AT&T breach involving 2022 customer data caused by third-party ‘threat actor’
Dallas-based telecommunications company AT&T revealed its second data breach of the year Friday morning, a leak that affects more than 100 million U.S. customers.
The cause of the breach was not a breakdown of company servers, the company said, but a malicious actor who illegally broke into an AT&T workspace from a remote platform.
According to Securities and Exchange Commission filings, AT&T first learned about the data breach on April 19 of this year after a “threat actor claimed to have unlawfully accessed and copied AT&T call logs.”

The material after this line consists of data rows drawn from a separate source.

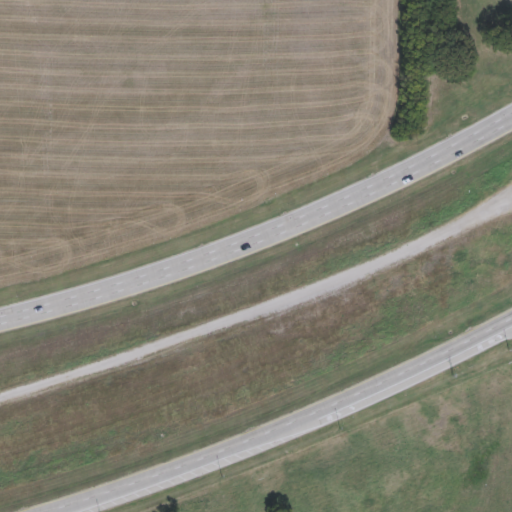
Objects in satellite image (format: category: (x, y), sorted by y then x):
crop: (213, 102)
road: (358, 196)
road: (99, 297)
road: (504, 332)
road: (292, 431)
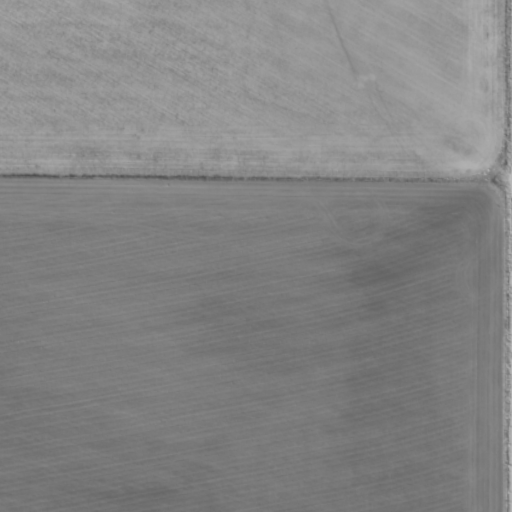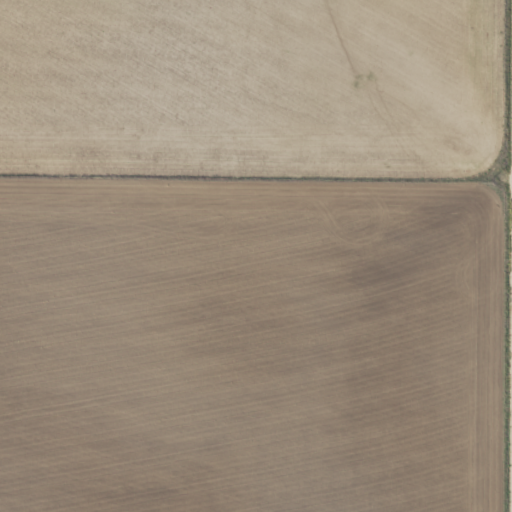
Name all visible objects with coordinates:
road: (491, 256)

This “threat actor” gradually siphoned the data from an AT&T workspace through a “third-party cloud platform” between April 14-25, during which time the company had begun an investigation into the breach with the help of external cybersecurity experts.
The data contains communication records from May 1 to Oct. 31, 2022, as well as on Jan. 2, 2023. The concerned data was not taken on those dates, but from those dates after the fact.
The company said that nearly all AT&T wireless customers and customers of mobile virtual network operators hosted by AT&T servers, like Cricket Wireless or StraightTalk, could be impacted. AT&T serves more than 100 million U.S. customers and a further 2.5 million businesses, the second-most behind Verizon.
AT&T said that the leaked data does not include any personal identification information like social security numbers, age or credit card information, nor does it contain the content of phone calls and texts.
Instead, it includes records of communications during the affected periods, including the other phone numbers a wireless number interacted with as well as call duration. AT&T said that all affected customers will be notified if their data was involved in the breach.
AT&T said that “while the data does not include customer names, there are often ways, using publicly available online tools, to find the name associated with a specific telephone number.”
The company also said that it does not believe the breached data is publicly available and that it does not believe the breach is “reasonably likely to materially impact AT&T’s financial condition or results of operations.”
The company’s first data breach of the year occurred roughly a month before the larger breach was uncovered. Nearly 73 million current and former AT&T companies had social security numbers and names leaked onto the dark web, opening them up to potential identity fraud and other dangers.
Digital privacy is a growing issue and online users should be cautious of malicious parties looking to steal and use their data. Recommended personal protection measures include credit freezes, multi-factor account authentication and changing passwords to include more complete number-letter-symbol arrangements.